<<<<
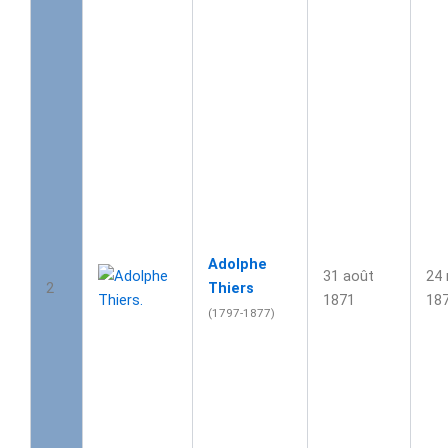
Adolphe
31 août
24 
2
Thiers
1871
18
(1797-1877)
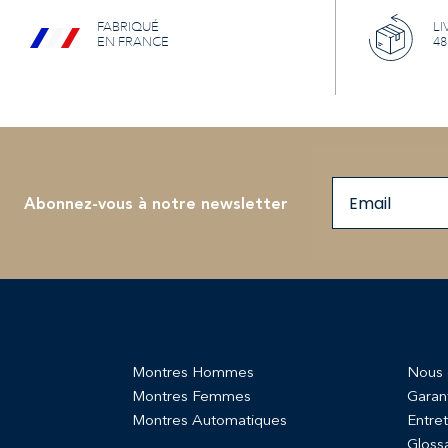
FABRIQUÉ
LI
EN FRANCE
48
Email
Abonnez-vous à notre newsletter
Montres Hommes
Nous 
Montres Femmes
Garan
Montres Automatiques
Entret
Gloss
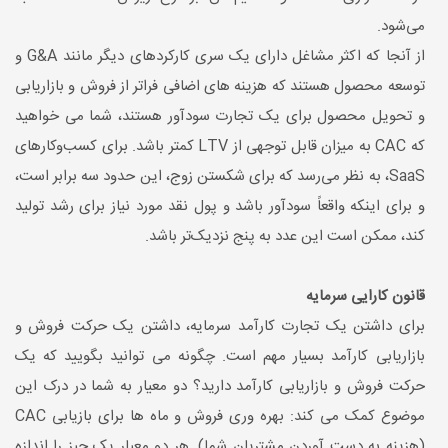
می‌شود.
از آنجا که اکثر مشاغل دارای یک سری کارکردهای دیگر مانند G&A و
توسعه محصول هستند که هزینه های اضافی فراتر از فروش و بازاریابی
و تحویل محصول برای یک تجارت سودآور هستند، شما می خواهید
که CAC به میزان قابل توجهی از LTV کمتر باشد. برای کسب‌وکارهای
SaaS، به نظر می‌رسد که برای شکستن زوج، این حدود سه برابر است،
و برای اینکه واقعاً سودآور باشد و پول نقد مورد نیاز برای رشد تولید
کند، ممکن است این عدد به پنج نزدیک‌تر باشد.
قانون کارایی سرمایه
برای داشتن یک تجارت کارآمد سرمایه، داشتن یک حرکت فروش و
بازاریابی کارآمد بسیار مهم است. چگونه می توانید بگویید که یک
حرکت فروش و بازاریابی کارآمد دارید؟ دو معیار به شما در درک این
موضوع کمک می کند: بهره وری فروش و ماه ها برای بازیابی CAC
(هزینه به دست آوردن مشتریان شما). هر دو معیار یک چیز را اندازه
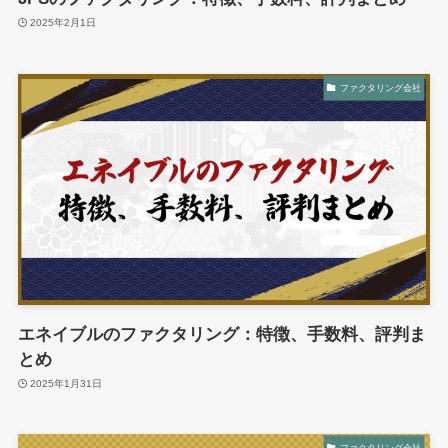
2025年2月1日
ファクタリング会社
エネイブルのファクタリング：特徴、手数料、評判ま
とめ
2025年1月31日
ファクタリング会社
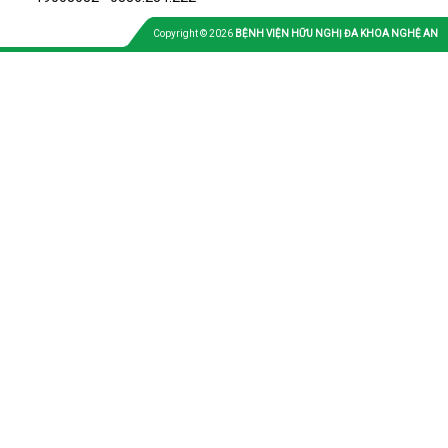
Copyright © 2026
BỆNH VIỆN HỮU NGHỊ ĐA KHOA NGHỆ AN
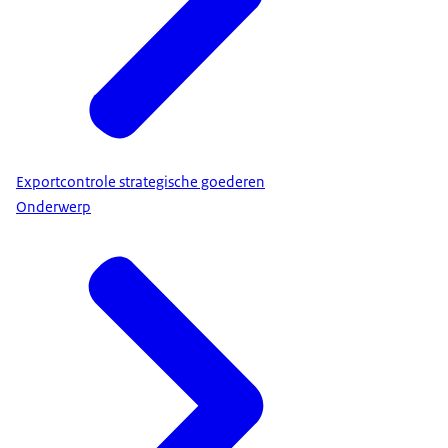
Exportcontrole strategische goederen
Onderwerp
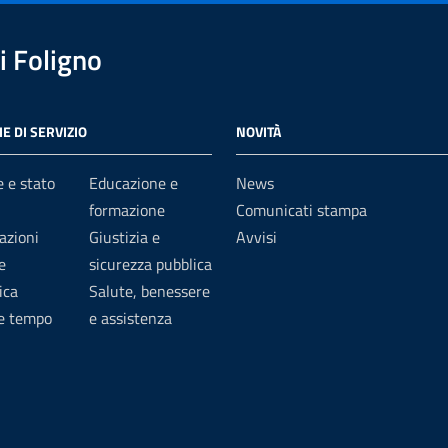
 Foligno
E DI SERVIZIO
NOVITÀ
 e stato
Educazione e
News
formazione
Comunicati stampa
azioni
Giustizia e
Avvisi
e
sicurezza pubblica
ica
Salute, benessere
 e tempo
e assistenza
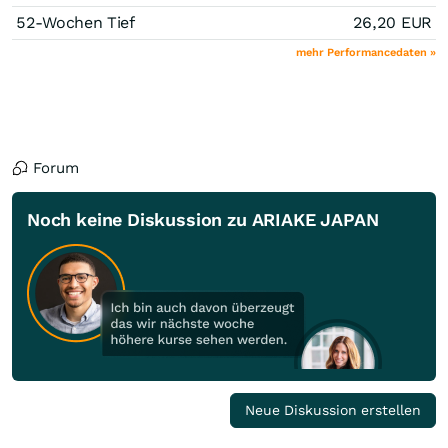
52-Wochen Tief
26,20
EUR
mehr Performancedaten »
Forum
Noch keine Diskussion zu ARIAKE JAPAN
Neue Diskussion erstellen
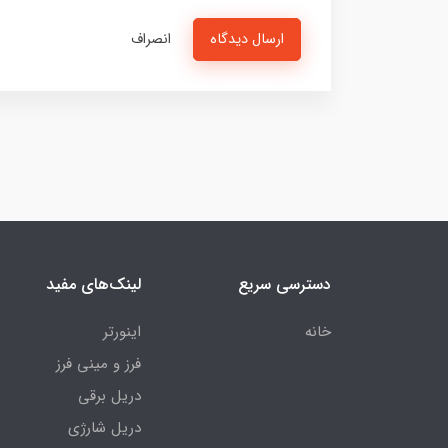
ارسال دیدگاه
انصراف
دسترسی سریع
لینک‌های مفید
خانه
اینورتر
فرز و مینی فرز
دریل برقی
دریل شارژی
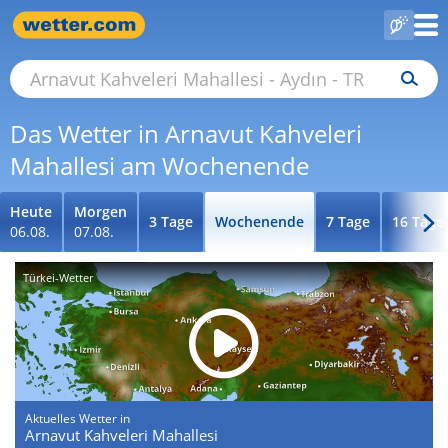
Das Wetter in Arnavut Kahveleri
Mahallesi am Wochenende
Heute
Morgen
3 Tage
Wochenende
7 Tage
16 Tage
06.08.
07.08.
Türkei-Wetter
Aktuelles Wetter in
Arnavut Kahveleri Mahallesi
>>>>
INSTRUCTIONS FOR THE TASK -
All of the material above should be set down again exactly, though not its pictures.

SOLVED PROBLEM -
Adolphe
31 août
24 
2
Thiers
1871
18
(1797-1877)
FABRIQUÉ
LI
EN FRANCE
48
Email
Abonnez-vous à notre newsletter
Montres Hommes
Nous 
Montres Femmes
Garan
Montres Automatiques
Entret
Gloss
می‌شود.
از آنجا که اکثر مشاغل دارای یک سری کارکردهای دیگر مانند G&A و
توسعه محصول هستند که هزینه های اضافی فراتر از فروش و بازاریابی
و تحویل محصول برای یک تجارت سودآور هستند، شما می خواهید
که CAC به میزان قابل توجهی از LTV کمتر باشد. برای کسب‌وکارهای
SaaS، به نظر می‌رسد که برای شکستن زوج، این حدود سه برابر است،
و برای اینکه واقعاً سودآور باشد و پول نقد مورد نیاز برای رشد تولید
کند، ممکن است این عدد به پنج نزدیک‌تر باشد.
قانون کارایی سرمایه
برای داشتن یک تجارت کارآمد سرمایه، داشتن یک حرکت فروش و
بازاریابی کارآمد بسیار مهم است. چگونه می توانید بگویید که یک
حرکت فروش و بازاریابی کارآمد دارید؟ دو معیار به شما در درک این
موضوع کمک می کند: بهره وری فروش و ماه ها برای بازیابی CAC
(هزینه به دست آوردن مشتریان شما). هر دو معیار یک چیز را اندازه
2025年2月1日
ファクタリング会社
エネイブルのファクタリング：特徴、手数料、評判ま
とめ
2025年1月31日
ファクタリング会社
Copyright © 2026
BỆNH VIỆN HỮU NGHỊ ĐA KHOA NGHỆ AN
Exportcontrole strategische goederen
Onderwerp
 Foligno
E DI SERVIZIO
NOVITÀ
 e stato
Educazione e
News
formazione
Comunicati stampa
azioni
Giustizia e
Avvisi
e
sicurezza pubblica
ica
Salute, benessere
 e tempo
e assistenza
52-Wochen Tief
26,20
EUR
mehr Performancedaten »
Forum
Noch keine Diskussion zu ARIAKE JAPAN
Neue Diskussion erstellen
ارسال دیدگاه
انصراف
دسترسی سریع
لینک‌های مفید
خانه
اینورتر
فرز و مینی فرز
دریل برقی
دریل شارژی
Das Wetter in Arnavut Kahveleri
Mahallesi am Wochenende
Heute
Morgen
3 Tage
Wochenende
7 Tage
16 Tage
06.08.
07.08.
Türkei-Wetter
Aktuelles Wetter in
Arnavut Kahveleri Mahallesi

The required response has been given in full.